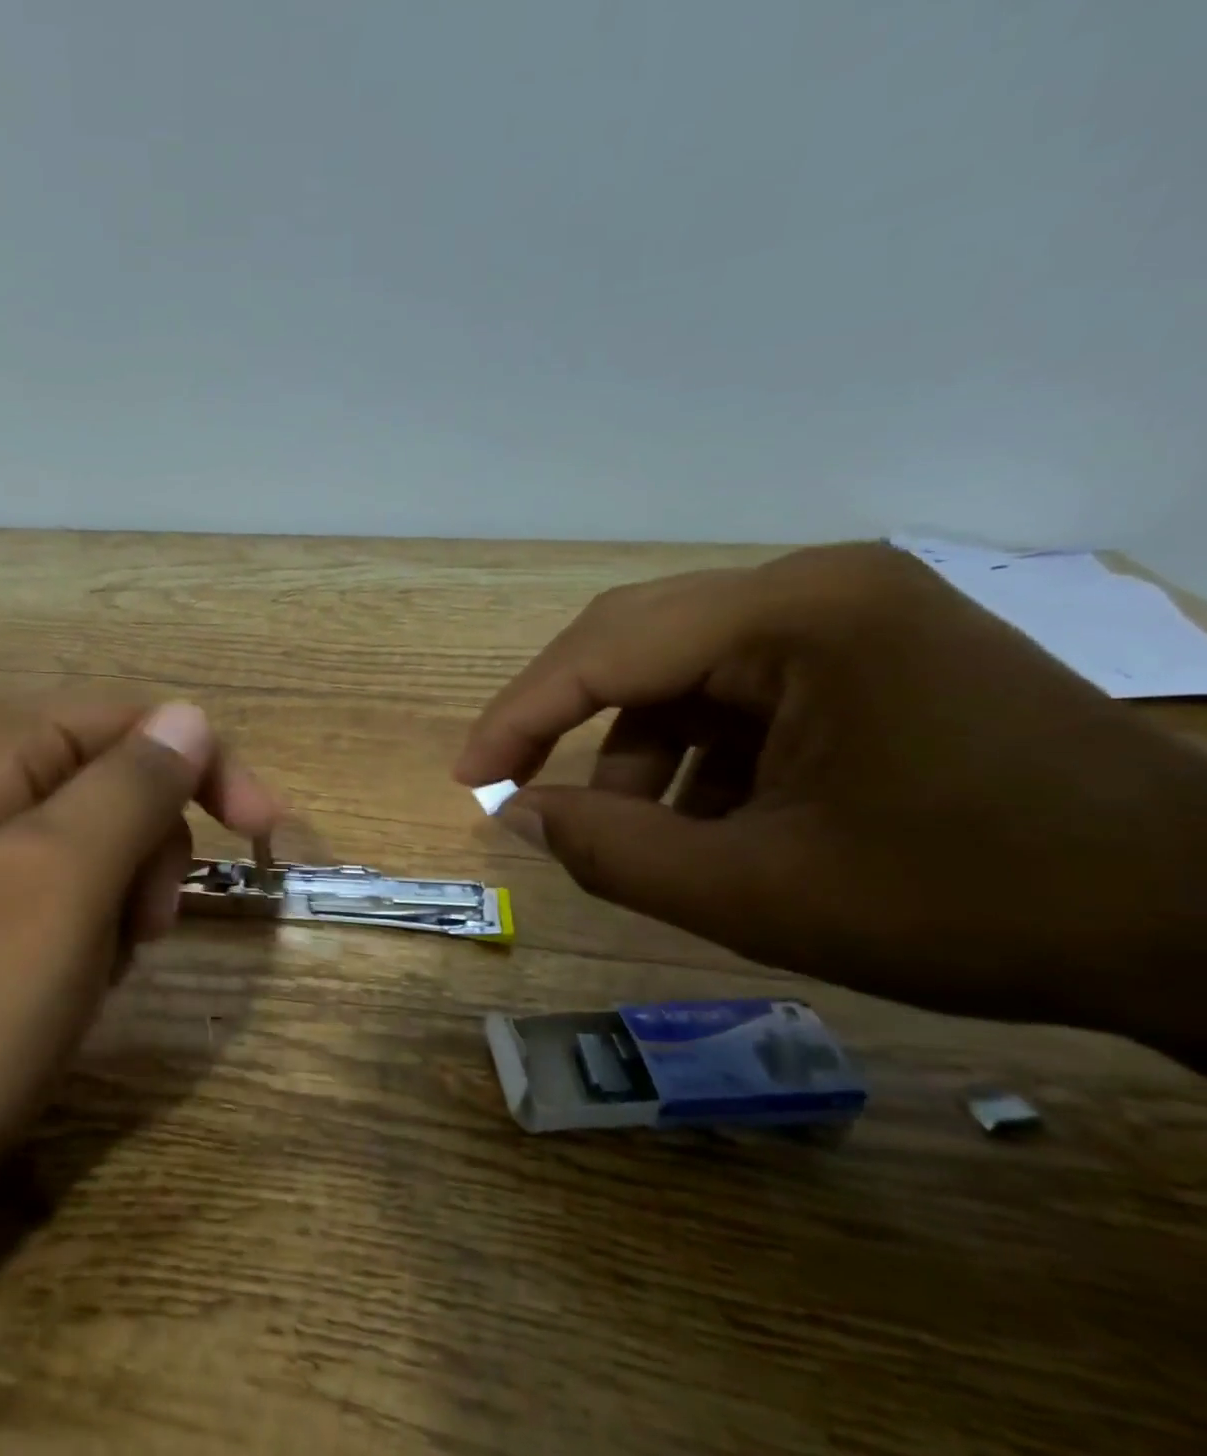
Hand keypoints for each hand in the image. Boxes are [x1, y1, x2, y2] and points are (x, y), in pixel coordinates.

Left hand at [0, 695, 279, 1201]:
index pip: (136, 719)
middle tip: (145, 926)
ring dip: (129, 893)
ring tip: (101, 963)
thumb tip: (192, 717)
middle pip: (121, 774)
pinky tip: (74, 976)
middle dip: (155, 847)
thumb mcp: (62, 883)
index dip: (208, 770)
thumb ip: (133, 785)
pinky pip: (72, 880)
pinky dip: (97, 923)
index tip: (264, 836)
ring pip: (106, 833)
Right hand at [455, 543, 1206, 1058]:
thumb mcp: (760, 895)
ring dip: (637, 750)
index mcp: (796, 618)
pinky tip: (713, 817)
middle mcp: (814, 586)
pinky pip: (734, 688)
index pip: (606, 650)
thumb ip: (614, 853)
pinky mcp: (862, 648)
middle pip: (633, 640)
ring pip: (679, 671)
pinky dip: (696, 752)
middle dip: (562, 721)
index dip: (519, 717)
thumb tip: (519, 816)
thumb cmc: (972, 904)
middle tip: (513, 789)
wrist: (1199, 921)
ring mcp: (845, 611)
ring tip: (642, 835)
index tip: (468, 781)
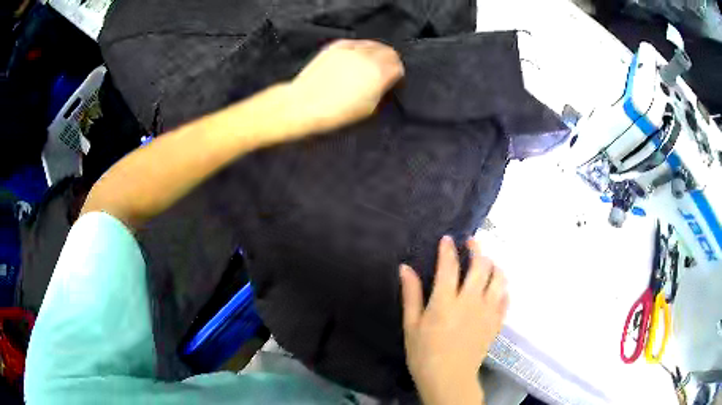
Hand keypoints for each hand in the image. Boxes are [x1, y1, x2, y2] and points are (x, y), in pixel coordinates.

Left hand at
* * *
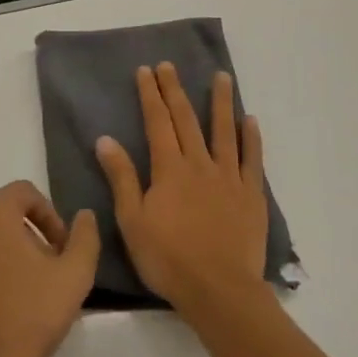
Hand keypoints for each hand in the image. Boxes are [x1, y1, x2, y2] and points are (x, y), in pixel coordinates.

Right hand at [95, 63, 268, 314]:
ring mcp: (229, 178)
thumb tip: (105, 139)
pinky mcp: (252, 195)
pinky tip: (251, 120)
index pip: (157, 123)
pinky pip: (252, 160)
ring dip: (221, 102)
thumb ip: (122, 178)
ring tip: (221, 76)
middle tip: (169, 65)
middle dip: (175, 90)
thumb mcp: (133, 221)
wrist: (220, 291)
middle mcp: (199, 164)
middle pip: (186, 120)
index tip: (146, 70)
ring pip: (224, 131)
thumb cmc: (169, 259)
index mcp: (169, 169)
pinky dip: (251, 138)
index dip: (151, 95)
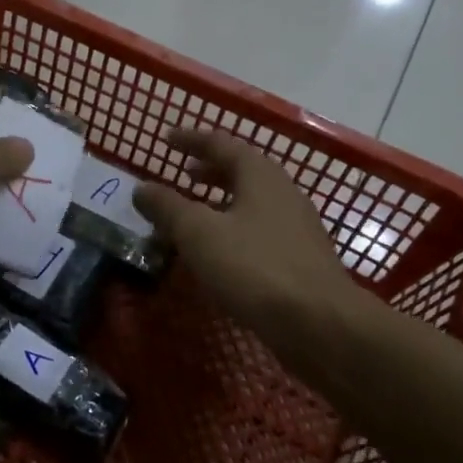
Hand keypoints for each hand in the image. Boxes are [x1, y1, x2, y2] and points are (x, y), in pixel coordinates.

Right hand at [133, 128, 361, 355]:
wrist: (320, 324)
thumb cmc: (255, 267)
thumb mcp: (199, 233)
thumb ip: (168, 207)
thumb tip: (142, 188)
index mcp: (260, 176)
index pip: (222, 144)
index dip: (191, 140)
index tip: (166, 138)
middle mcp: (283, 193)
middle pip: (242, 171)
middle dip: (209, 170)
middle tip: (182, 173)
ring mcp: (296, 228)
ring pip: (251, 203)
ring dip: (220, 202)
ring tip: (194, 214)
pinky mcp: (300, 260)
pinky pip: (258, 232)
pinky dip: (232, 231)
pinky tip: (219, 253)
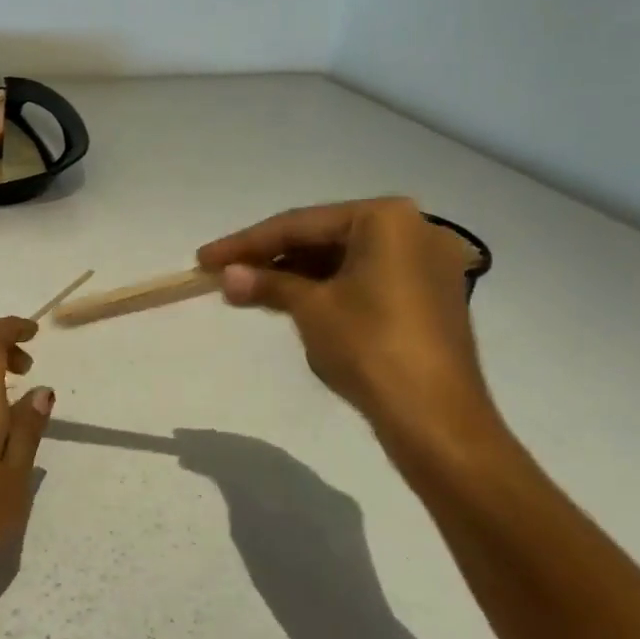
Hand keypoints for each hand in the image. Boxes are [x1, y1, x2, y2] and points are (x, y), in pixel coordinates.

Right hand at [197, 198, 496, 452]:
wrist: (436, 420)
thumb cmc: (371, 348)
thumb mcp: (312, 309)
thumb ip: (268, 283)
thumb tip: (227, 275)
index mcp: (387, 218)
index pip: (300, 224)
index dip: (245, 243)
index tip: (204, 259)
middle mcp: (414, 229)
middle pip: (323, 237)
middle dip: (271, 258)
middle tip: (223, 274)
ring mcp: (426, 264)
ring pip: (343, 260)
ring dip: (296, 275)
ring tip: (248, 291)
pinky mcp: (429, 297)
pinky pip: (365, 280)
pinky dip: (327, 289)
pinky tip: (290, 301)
* * *
**INSTRUCTIONS FOR THE TASK**
Please work out how many lines in this listing contain "Right", then give only that number.

**EXPECTED OUTPUT**
4